The number one drawback to Bitcoin is that the public is generally unaware of the digital currency. Next, consumers who use Bitcoin have no one to call if a merchant does not render a product or service as promised. Once a transaction is complete, a shopper can only receive a refund if the merchant decides to send it to them. If someone finds a way to steal a consumer’s Bitcoins, there is no way to track and retrieve the funds from the thief. Another Bitcoin risk is volatility. Bitcoin value can fluctuate by hundreds of dollars in a matter of months. When a business does offer refunds, Bitcoin’s volatility exposes the business owner to monetary losses if they do not factor price fluctuations into the refund amount. If a user loses their wallet, which they store on their smartphone or computer, it’s just like losing a wallet full of cash. A virus or hardware theft can make all of a Bitcoin user’s digital currency disappear instantly.

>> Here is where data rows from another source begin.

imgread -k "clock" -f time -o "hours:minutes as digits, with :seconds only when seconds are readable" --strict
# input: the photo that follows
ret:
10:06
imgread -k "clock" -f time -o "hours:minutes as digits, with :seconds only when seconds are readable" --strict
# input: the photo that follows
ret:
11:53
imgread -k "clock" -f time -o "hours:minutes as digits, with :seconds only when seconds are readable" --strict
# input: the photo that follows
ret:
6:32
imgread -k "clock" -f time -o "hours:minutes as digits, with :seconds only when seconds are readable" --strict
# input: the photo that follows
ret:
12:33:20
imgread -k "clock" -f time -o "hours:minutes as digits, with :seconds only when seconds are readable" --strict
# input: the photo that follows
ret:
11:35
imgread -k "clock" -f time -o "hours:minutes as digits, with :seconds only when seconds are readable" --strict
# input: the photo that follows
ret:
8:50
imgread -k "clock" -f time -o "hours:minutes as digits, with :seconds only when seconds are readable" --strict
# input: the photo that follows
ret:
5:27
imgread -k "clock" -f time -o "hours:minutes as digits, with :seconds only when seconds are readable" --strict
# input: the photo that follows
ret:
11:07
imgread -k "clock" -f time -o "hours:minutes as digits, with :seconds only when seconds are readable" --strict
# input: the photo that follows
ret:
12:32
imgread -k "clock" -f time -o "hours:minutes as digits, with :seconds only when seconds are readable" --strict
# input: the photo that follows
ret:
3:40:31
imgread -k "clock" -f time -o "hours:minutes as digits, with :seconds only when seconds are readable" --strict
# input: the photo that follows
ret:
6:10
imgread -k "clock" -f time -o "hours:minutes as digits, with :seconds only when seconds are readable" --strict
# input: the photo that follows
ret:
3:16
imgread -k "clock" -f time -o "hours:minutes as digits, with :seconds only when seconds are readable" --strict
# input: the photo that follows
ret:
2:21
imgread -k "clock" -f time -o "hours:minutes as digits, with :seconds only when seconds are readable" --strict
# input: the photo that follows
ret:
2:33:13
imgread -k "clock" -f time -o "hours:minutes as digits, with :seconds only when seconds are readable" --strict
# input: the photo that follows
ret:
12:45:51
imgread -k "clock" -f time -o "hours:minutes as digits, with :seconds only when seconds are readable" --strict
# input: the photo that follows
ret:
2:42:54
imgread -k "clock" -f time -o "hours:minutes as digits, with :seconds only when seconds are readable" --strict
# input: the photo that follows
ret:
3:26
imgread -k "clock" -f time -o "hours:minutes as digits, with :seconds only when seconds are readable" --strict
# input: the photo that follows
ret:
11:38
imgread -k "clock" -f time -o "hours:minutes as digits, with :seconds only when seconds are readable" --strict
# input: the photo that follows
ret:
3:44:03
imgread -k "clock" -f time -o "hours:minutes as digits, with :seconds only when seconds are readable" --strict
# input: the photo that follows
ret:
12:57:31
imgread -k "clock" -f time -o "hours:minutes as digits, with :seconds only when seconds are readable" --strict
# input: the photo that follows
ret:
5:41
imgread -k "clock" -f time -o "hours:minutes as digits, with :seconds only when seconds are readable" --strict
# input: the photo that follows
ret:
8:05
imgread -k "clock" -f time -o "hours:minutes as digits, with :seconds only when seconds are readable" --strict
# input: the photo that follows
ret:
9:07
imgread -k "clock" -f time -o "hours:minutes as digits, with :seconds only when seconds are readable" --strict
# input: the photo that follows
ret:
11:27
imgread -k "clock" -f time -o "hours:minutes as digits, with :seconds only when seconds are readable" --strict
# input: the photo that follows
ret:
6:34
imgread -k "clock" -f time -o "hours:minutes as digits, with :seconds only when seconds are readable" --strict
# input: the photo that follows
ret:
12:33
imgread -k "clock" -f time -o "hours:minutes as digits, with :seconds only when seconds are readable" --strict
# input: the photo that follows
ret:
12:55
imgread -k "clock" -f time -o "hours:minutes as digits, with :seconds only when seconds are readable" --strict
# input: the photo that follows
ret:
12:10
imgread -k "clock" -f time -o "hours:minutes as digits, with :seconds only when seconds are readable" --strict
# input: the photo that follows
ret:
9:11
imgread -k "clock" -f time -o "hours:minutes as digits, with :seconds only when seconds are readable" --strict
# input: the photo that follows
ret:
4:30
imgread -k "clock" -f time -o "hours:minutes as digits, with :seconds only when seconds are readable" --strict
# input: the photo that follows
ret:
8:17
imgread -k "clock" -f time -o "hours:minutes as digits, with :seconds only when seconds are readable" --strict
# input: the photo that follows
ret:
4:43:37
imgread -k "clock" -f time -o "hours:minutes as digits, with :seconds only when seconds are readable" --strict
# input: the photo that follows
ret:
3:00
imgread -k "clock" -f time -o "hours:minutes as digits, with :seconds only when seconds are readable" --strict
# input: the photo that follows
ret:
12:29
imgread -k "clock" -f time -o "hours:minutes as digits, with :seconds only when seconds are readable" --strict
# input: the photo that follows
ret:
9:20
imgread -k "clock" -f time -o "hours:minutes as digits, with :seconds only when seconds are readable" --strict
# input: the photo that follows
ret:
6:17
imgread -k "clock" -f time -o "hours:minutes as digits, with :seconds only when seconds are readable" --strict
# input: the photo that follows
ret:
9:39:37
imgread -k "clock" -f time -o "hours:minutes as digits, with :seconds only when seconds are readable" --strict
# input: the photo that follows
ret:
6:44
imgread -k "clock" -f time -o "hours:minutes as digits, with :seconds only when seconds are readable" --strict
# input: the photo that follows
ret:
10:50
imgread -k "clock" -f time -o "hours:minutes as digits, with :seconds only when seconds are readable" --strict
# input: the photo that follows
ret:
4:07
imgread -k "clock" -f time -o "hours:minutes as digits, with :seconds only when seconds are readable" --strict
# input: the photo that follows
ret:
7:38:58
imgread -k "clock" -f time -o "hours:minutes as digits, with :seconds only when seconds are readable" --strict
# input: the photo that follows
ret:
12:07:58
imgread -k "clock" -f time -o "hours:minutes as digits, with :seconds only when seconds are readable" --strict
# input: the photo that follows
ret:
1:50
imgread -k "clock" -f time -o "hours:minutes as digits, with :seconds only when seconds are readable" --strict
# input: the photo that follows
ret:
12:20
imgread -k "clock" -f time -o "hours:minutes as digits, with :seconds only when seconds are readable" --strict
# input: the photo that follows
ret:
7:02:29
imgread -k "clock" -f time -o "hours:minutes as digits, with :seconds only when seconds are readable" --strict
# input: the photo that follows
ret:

What’s so Great about Bitcoin?

Bitcoins are the digital equivalent of cash. Users do not have to give any personal information to complete transactions with the currency, and they can send money anywhere in the world in real-time. The information used to complete a transaction is also anonymous. If a transaction does involve a fee it is minimal. Because of Bitcoin’s decentralized design, international exchange fees do not apply. For business owners, the first million dollars in transactions are free. After that, Bitcoin charges merchants one percent of each transaction. This is a significant savings compared to standard merchant processing fees that fall in the one to three percent range. Many merchant exchanges automatically convert Bitcoins to dollars once the transaction is complete to skirt the volatility issue. Also, merchants never have to worry about chargebacks. Once a transaction clears, it is irreversible. Merchants are free to deal with refund issues according to their own policies. Finally, merchants who accept Bitcoin do not incur the cost and time expenditure of protecting credit information or renting or buying expensive card readers. Small businesses can even use a smartphone or tablet to process payments.